When it comes to rap, Hamilton also started early—engaging in freestyle rap battles. In 2008 he released his first mixtape, Outside Looking, and was quickly signed to Interscope Records.
Hamilton is praised for his complex rhythms and rhyme schemes, his tendency to carry concepts over multiple albums, and his vulnerable story-telling lyrics that address depression, hope, drugs, social injustice, religion, and Sega. His 8-part mixtape series, The Hamiltonization Process, was lauded by critics not only for its content, but for its ambition: along with collaborator DJ Skee, Hamilton dropped a mixtape every two weeks, proving his productivity in the recording studio.
The Harlem rapper is also open about having been diagnosed with bipolar disorder, normalizing the discussion of mental health in the rap community.

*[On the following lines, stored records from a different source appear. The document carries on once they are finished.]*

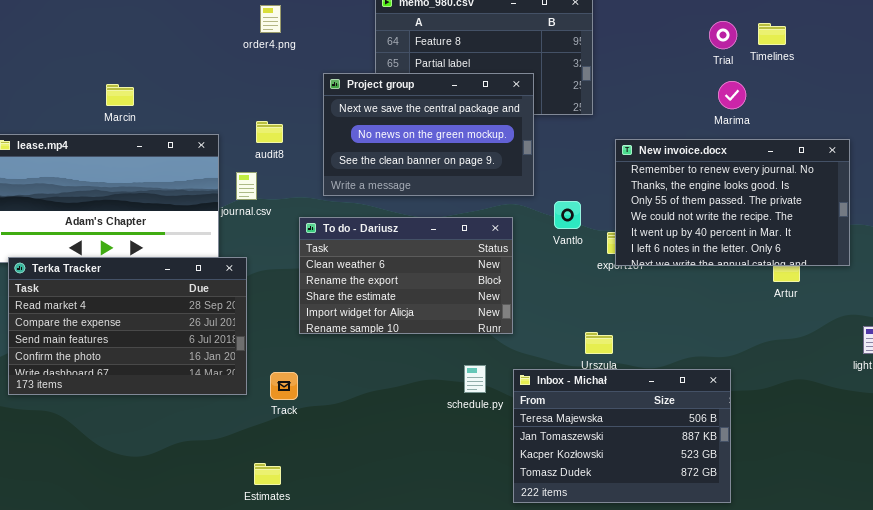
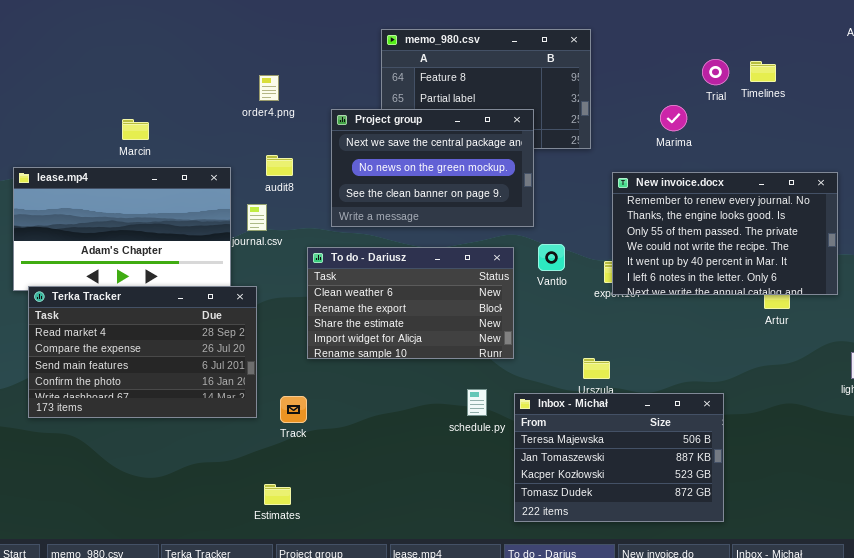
order4.png: [260,5,281,33] -> [259,75,279,101], moved
Marima: [718,81,746,109] -> [660,105,687,131], moved
Vantlo: [554,201,581,229] -> [538,244,565,271], moved

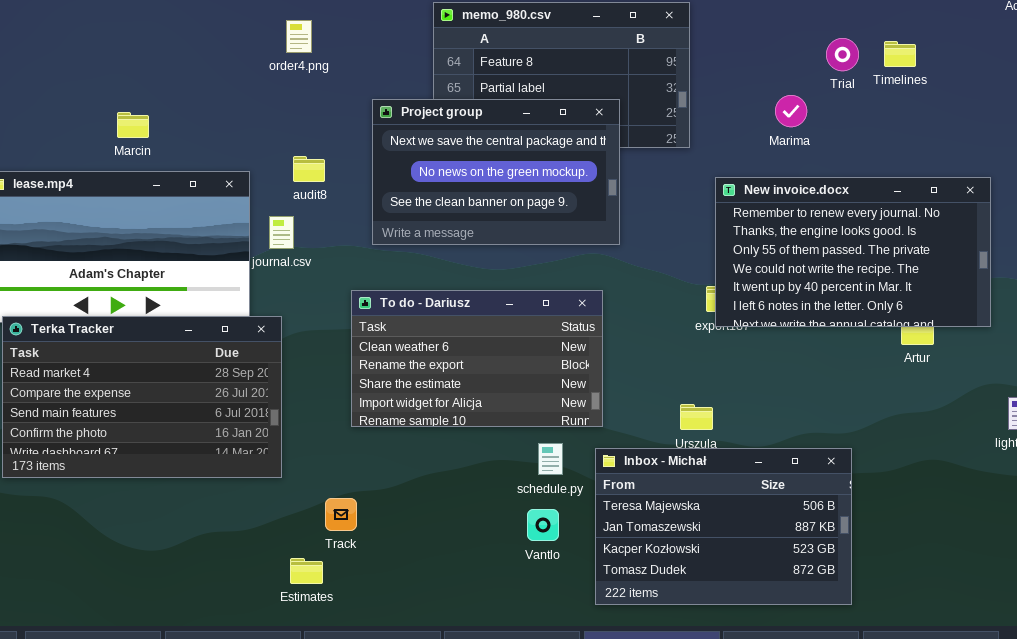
order4.png: [259,75,279,101] -> [286,20,312,53], moved
Vantlo: [538,244,565,271] -> [527,509,559,541], moved
To do - Dariusz: [307,247,514,359] -> [351,290,603,427], moved
Track: [280,396,307,423] -> [325,498,357,531], moved

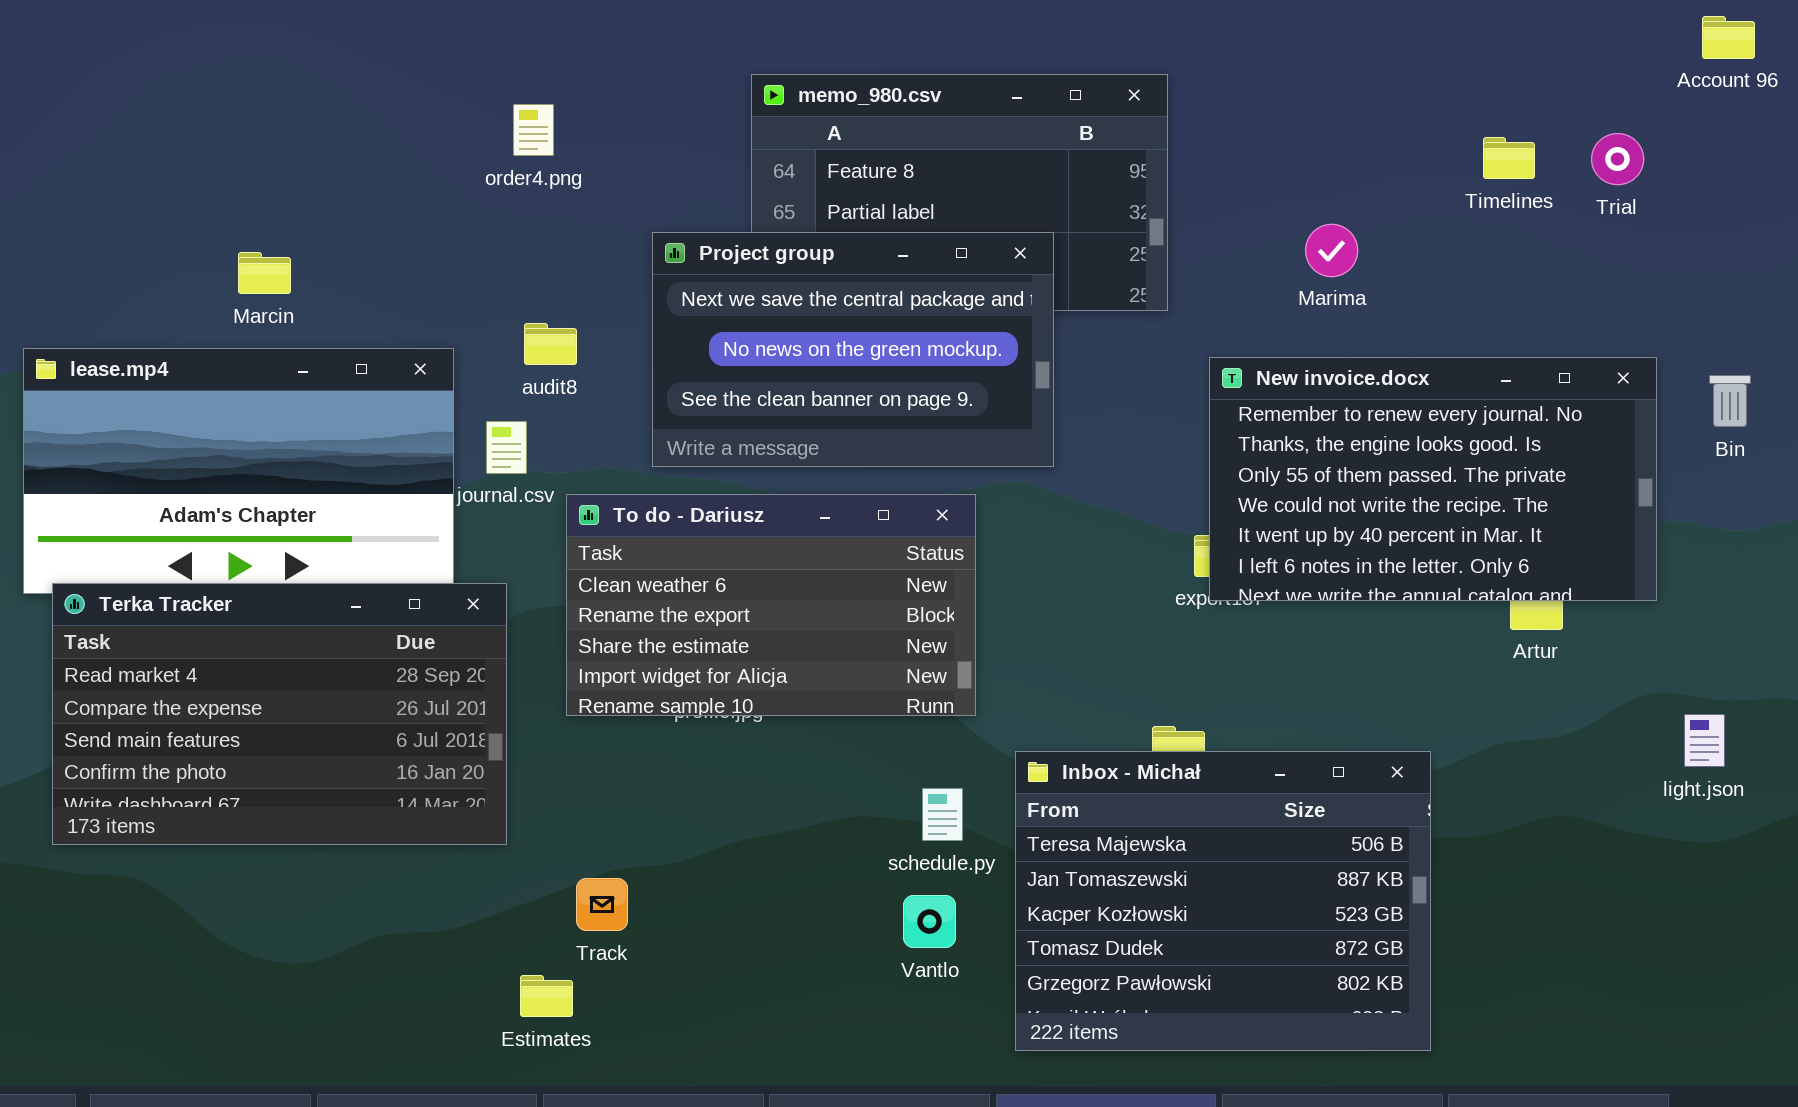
Trial: [826,38,859,71] -> [1591,133,1644,185], moved
To do - Dariusz: [351,290,603,427] -> [566,494,976,716], moved
Inbox - Michał: [595,448,852,605] -> [1015,751,1431,1051], resized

After a series of self-destructive decisions, Hamilton spiraled out of control and was dropped from his label, but through psychiatric treatment and the support of his friends and family was able to return to his music career.
Most recently, Hamilton released a couple of collaboration albums: Black in NY, with Super Helpful Kwame; and Timeless, with Enjetic. He hasn’t released a solo album since 2016, but his recent collabs may be a sign that the rapper will be back in the studio again soon.
Hipster hop gets a bad rap (pun intended), but ultimately, it’s just another branch of the constantly growing tree that is rap music. When rap was starting out, it took years for the genre to gain traction as a viable music category—let alone an art form. Today, rappers frequently top the pop music charts, proving the staying power of a genre that a few decades ago was barely considered music by the greater industry.
As rap continues to evolve, it will undoubtedly go through phases of change and growth, but that’s how music works. Today’s folk is inspired by yesterday’s rock and roll, which is inspired by the blues, which is inspired by spirituals. It’s all music, and it’s all human—if music goes through changes, that’s just because humanity goes through changes.
The development of music in the present doesn’t diminish the work of musicians of the past, and nobody can tell what music will sound like in the future—so we might as well wait until we get there to decide what rap is (or what it isn’t).